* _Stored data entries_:
=== Begin Enclosure ===

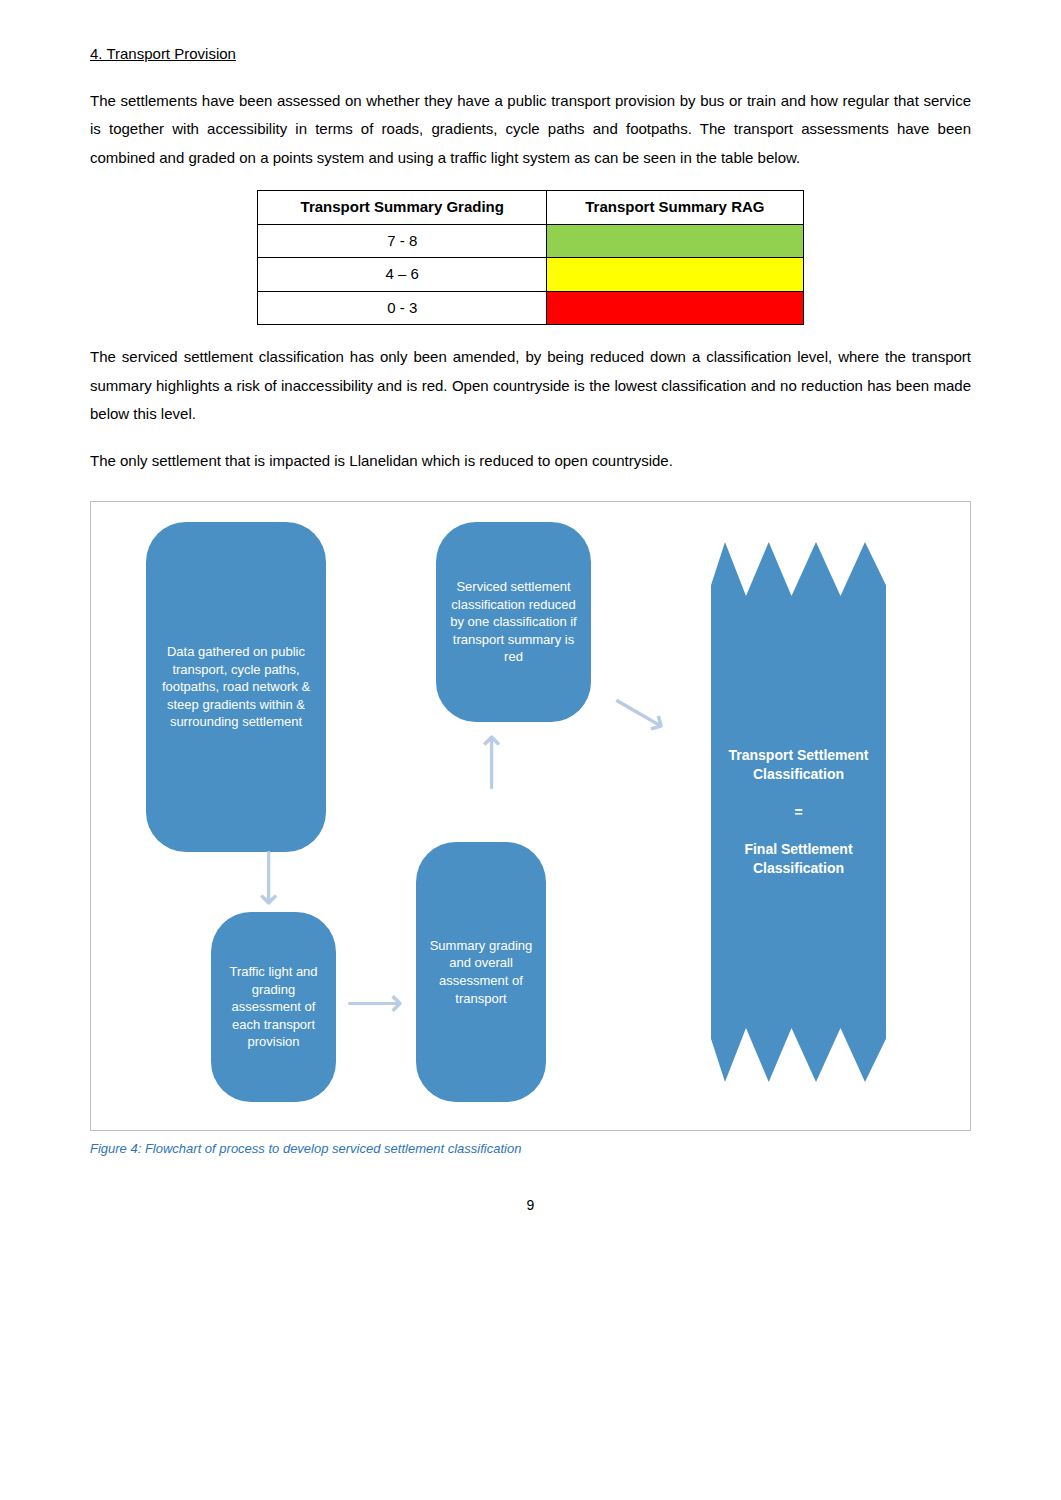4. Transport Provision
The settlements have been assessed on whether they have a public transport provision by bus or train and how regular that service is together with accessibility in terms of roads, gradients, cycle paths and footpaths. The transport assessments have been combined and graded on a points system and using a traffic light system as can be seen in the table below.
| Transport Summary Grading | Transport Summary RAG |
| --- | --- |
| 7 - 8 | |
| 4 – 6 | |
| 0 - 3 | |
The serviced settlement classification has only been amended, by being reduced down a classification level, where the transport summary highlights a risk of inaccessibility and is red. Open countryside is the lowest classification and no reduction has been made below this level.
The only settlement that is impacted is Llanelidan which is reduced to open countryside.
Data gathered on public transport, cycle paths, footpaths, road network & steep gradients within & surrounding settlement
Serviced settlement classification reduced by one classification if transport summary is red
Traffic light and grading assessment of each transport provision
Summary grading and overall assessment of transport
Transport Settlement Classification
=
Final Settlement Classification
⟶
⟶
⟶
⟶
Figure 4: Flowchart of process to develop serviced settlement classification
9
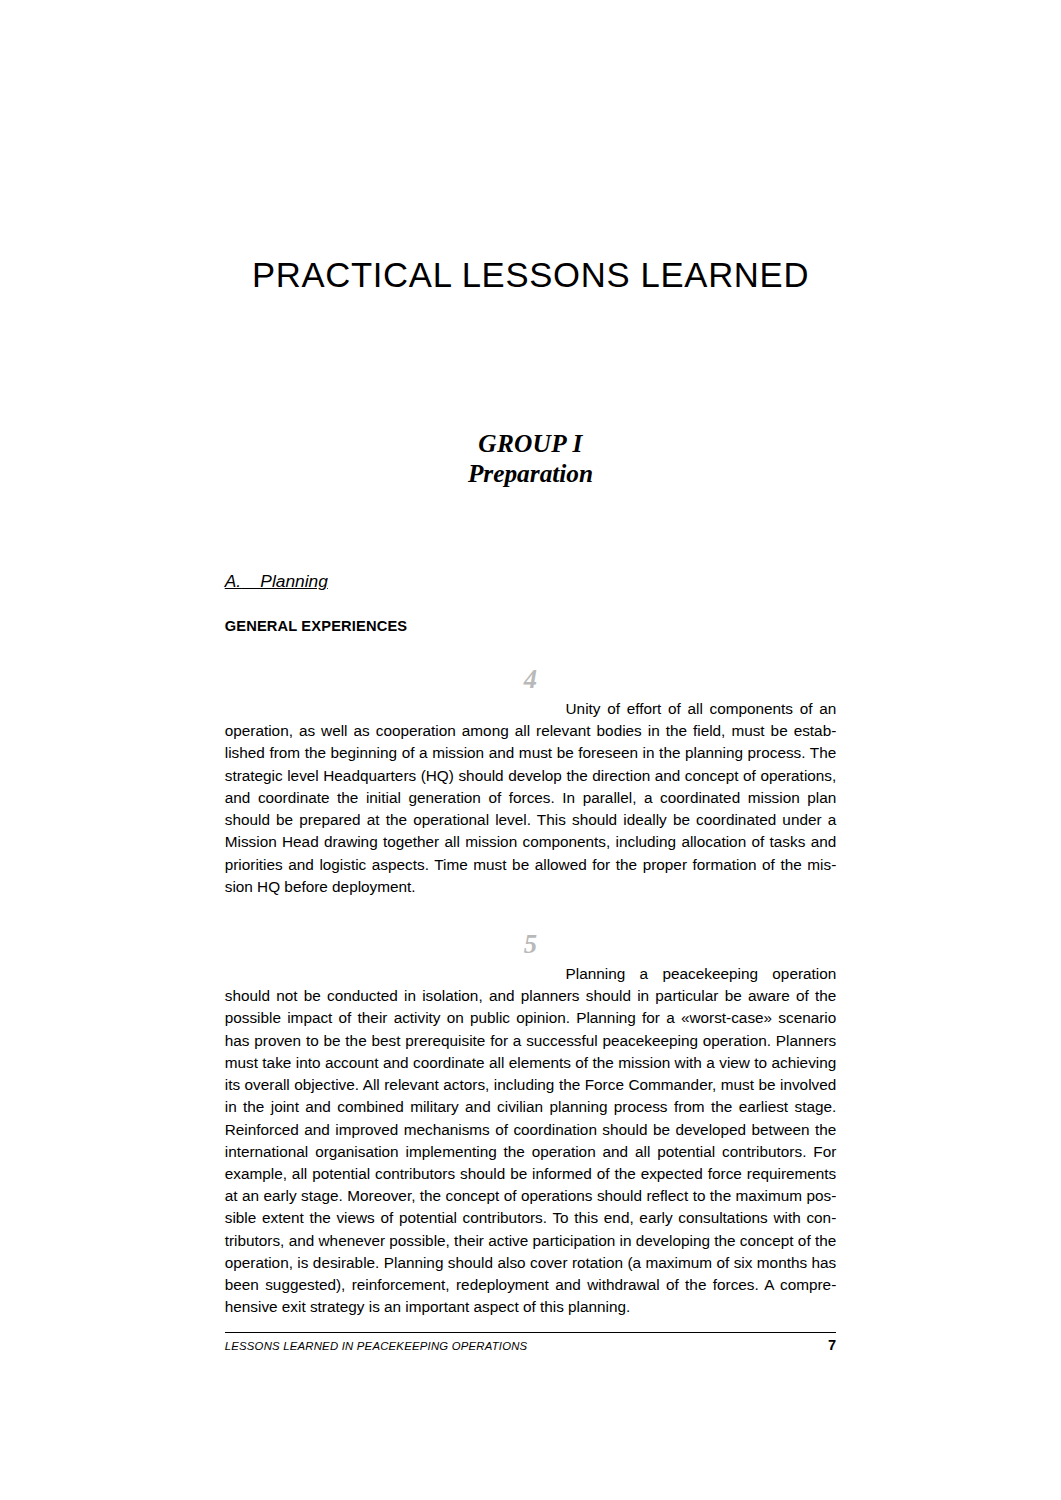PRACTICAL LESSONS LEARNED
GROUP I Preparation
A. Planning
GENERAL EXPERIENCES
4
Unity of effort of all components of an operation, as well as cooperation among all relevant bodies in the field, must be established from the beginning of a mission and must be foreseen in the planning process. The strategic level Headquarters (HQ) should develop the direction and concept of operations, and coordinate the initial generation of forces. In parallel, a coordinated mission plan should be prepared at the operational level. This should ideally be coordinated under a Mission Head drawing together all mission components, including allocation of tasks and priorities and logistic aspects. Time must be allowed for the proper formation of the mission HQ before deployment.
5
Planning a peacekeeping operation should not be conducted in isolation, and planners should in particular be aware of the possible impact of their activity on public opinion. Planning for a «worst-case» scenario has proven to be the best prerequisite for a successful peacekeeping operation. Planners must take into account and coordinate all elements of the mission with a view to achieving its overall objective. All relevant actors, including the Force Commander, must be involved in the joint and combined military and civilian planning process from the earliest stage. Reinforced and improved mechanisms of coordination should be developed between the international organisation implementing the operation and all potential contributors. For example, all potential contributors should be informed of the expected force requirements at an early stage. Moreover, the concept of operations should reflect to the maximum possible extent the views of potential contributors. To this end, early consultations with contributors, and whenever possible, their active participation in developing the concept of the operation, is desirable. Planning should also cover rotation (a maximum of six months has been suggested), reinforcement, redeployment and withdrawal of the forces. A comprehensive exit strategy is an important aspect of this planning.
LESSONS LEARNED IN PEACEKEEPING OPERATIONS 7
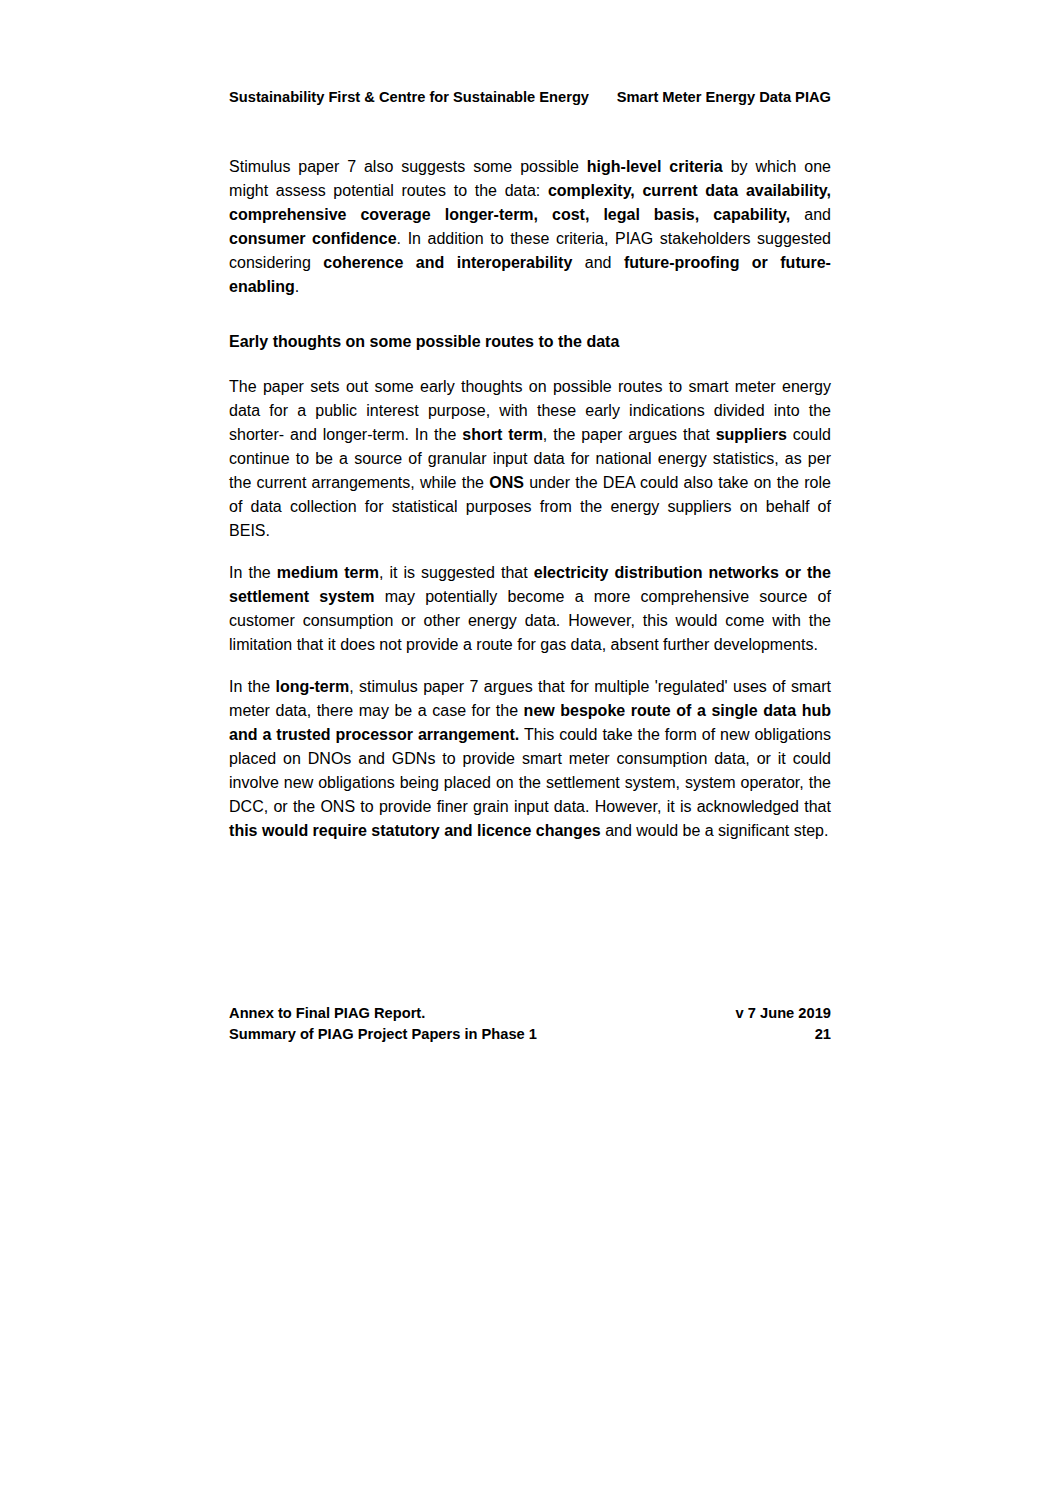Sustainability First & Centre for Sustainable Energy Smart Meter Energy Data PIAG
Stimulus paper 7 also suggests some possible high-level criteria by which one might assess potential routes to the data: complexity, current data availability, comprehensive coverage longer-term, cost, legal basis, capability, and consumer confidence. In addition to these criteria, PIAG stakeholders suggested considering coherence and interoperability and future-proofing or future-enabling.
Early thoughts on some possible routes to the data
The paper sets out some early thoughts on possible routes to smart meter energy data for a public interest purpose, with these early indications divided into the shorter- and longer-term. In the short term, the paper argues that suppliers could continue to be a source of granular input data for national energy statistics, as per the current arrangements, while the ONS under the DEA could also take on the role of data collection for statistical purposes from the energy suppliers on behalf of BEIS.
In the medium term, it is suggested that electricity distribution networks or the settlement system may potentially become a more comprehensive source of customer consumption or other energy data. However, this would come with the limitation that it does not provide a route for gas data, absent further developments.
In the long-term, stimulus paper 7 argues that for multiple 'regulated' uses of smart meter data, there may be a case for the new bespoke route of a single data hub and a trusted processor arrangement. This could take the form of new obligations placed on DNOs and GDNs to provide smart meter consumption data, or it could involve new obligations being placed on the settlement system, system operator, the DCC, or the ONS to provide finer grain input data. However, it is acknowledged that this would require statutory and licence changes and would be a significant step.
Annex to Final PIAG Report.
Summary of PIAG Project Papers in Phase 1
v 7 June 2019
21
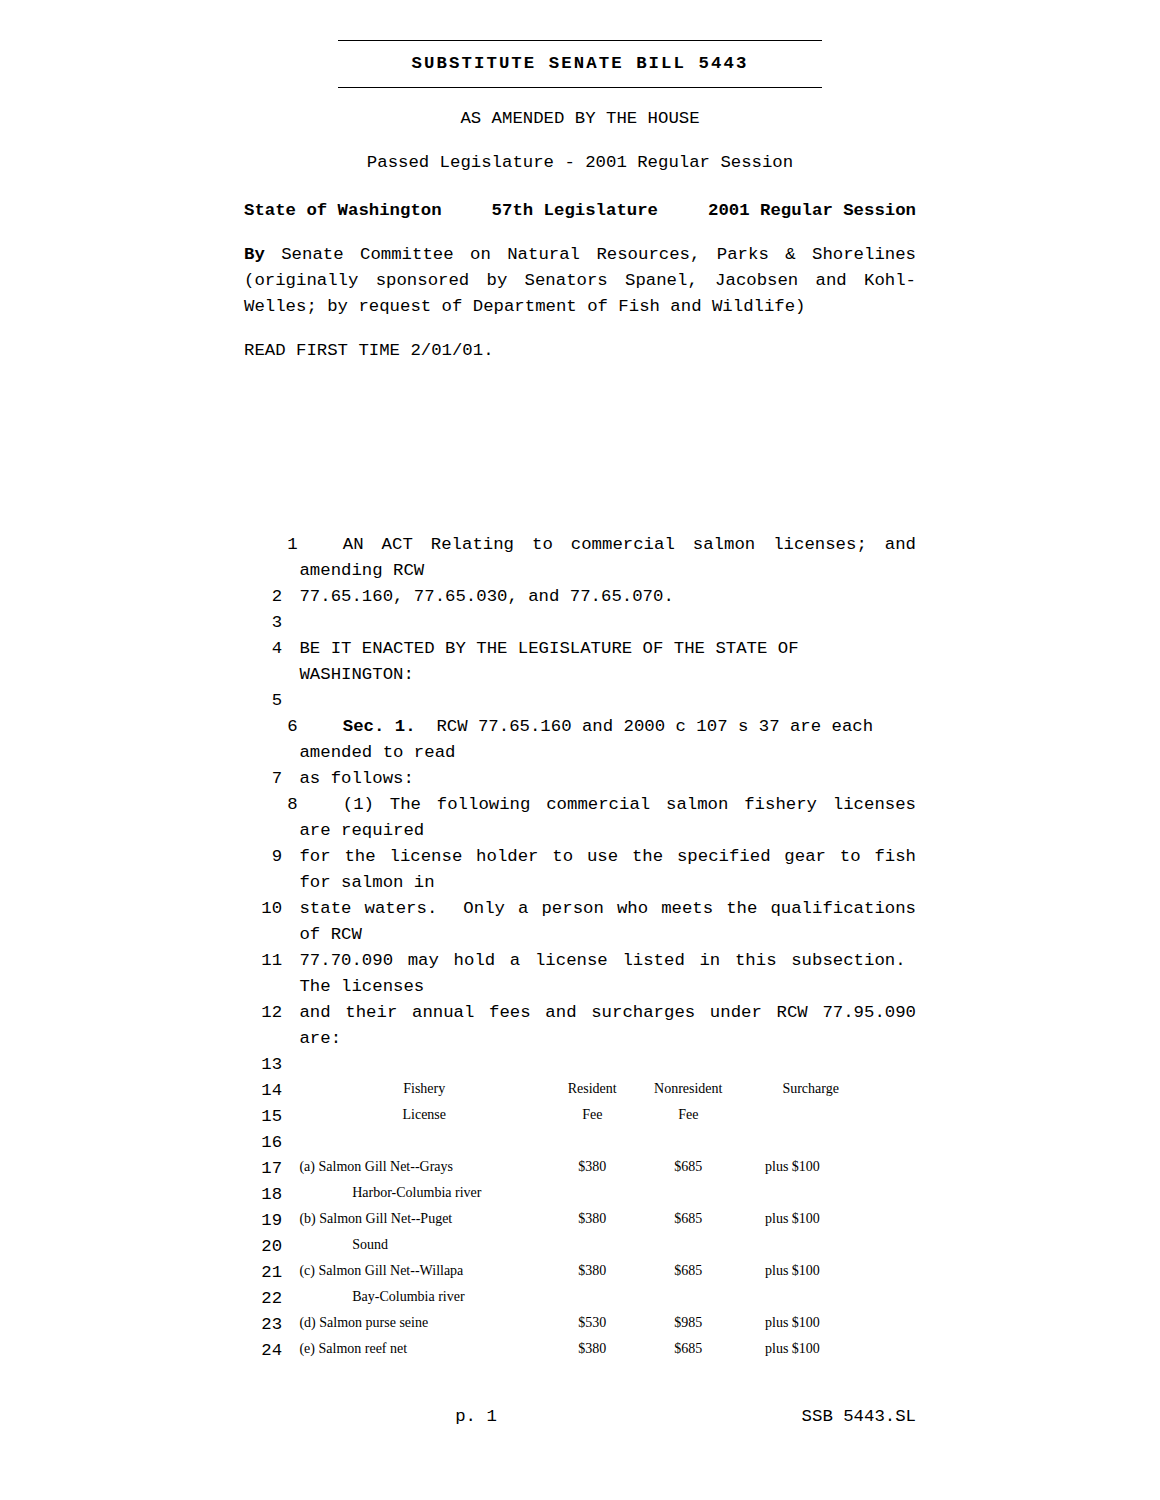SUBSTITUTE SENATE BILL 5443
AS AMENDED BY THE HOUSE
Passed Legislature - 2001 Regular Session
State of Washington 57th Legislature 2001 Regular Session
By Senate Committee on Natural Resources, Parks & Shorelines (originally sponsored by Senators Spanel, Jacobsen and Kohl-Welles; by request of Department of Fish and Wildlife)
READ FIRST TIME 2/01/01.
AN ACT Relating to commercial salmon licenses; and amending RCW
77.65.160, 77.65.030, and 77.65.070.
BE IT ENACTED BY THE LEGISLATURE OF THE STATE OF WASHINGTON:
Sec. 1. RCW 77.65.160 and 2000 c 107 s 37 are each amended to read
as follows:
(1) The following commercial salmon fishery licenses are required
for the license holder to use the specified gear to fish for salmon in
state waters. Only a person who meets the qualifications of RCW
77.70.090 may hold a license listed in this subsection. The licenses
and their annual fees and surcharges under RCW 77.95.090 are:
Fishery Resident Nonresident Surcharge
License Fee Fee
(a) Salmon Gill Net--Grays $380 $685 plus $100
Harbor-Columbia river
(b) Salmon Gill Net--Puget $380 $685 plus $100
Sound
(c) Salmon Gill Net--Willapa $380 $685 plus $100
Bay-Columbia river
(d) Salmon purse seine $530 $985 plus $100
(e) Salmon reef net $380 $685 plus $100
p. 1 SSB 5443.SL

=== End Enclosure ===

* _What you are asked to do_: I would like the data above transcribed exactly, with its pictures left out.

* _The completed task_:
4. Transport Provision
The settlements have been assessed on whether they have a public transport provision by bus or train and how regular that service is together with accessibility in terms of roads, gradients, cycle paths and footpaths. The transport assessments have been combined and graded on a points system and using a traffic light system as can be seen in the table below.
| Transport Summary Grading | Transport Summary RAG |
| --- | --- |
| 7 - 8 | |
| 4 – 6 | |
| 0 - 3 | |
The serviced settlement classification has only been amended, by being reduced down a classification level, where the transport summary highlights a risk of inaccessibility and is red. Open countryside is the lowest classification and no reduction has been made below this level.
The only settlement that is impacted is Llanelidan which is reduced to open countryside.
Data gathered on public transport, cycle paths, footpaths, road network & steep gradients within & surrounding settlement
Serviced settlement classification reduced by one classification if transport summary is red
Traffic light and grading assessment of each transport provision
Summary grading and overall assessment of transport
Transport Settlement Classification
=
Final Settlement Classification
⟶
⟶
⟶
⟶
Figure 4: Flowchart of process to develop serviced settlement classification
9
PRACTICAL LESSONS LEARNED
GROUP I Preparation
A. Planning
GENERAL EXPERIENCES
4
Unity of effort of all components of an operation, as well as cooperation among all relevant bodies in the field, must be established from the beginning of a mission and must be foreseen in the planning process. The strategic level Headquarters (HQ) should develop the direction and concept of operations, and coordinate the initial generation of forces. In parallel, a coordinated mission plan should be prepared at the operational level. This should ideally be coordinated under a Mission Head drawing together all mission components, including allocation of tasks and priorities and logistic aspects. Time must be allowed for the proper formation of the mission HQ before deployment.
5
Planning a peacekeeping operation should not be conducted in isolation, and planners should in particular be aware of the possible impact of their activity on public opinion. Planning for a «worst-case» scenario has proven to be the best prerequisite for a successful peacekeeping operation. Planners must take into account and coordinate all elements of the mission with a view to achieving its overall objective. All relevant actors, including the Force Commander, must be involved in the joint and combined military and civilian planning process from the earliest stage. Reinforced and improved mechanisms of coordination should be developed between the international organisation implementing the operation and all potential contributors. For example, all potential contributors should be informed of the expected force requirements at an early stage. Moreover, the concept of operations should reflect to the maximum possible extent the views of potential contributors. To this end, early consultations with contributors, and whenever possible, their active participation in developing the concept of the operation, is desirable. Planning should also cover rotation (a maximum of six months has been suggested), reinforcement, redeployment and withdrawal of the forces. A comprehensive exit strategy is an important aspect of this planning.
LESSONS LEARNED IN PEACEKEEPING OPERATIONS 7
Sustainability First & Centre for Sustainable Energy Smart Meter Energy Data PIAG
Stimulus paper 7 also suggests some possible high-level criteria by which one might assess potential routes to the data: complexity, current data availability, comprehensive coverage longer-term, cost, legal basis, capability, and consumer confidence. In addition to these criteria, PIAG stakeholders suggested considering coherence and interoperability and future-proofing or future-enabling.
Early thoughts on some possible routes to the data
The paper sets out some early thoughts on possible routes to smart meter energy data for a public interest purpose, with these early indications divided into the shorter- and longer-term. In the short term, the paper argues that suppliers could continue to be a source of granular input data for national energy statistics, as per the current arrangements, while the ONS under the DEA could also take on the role of data collection for statistical purposes from the energy suppliers on behalf of BEIS.
In the medium term, it is suggested that electricity distribution networks or the settlement system may potentially become a more comprehensive source of customer consumption or other energy data. However, this would come with the limitation that it does not provide a route for gas data, absent further developments.
In the long-term, stimulus paper 7 argues that for multiple 'regulated' uses of smart meter data, there may be a case for the new bespoke route of a single data hub and a trusted processor arrangement. This could take the form of new obligations placed on DNOs and GDNs to provide smart meter consumption data, or it could involve new obligations being placed on the settlement system, system operator, the DCC, or the ONS to provide finer grain input data. However, it is acknowledged that this would require statutory and licence changes and would be a significant step.
Annex to Final PIAG Report.
Summary of PIAG Project Papers in Phase 1
v 7 June 2019
21
SUBSTITUTE SENATE BILL 5443
AS AMENDED BY THE HOUSE
Passed Legislature - 2001 Regular Session
State of Washington 57th Legislature 2001 Regular Session
By Senate Committee on Natural Resources, Parks & Shorelines (originally sponsored by Senators Spanel, Jacobsen and Kohl-Welles; by request of Department of Fish and Wildlife)
READ FIRST TIME 2/01/01.
AN ACT Relating to commercial salmon licenses; and amending RCW
77.65.160, 77.65.030, and 77.65.070.
BE IT ENACTED BY THE LEGISLATURE OF THE STATE OF WASHINGTON:
Sec. 1. RCW 77.65.160 and 2000 c 107 s 37 are each amended to read
as follows:
(1) The following commercial salmon fishery licenses are required
for the license holder to use the specified gear to fish for salmon in
state waters. Only a person who meets the qualifications of RCW
77.70.090 may hold a license listed in this subsection. The licenses
and their annual fees and surcharges under RCW 77.95.090 are:
Fishery Resident Nonresident Surcharge
License Fee Fee
(a) Salmon Gill Net--Grays $380 $685 plus $100
Harbor-Columbia river
(b) Salmon Gill Net--Puget $380 $685 plus $100
Sound
(c) Salmon Gill Net--Willapa $380 $685 plus $100
Bay-Columbia river
(d) Salmon purse seine $530 $985 plus $100
(e) Salmon reef net $380 $685 plus $100
p. 1 SSB 5443.SL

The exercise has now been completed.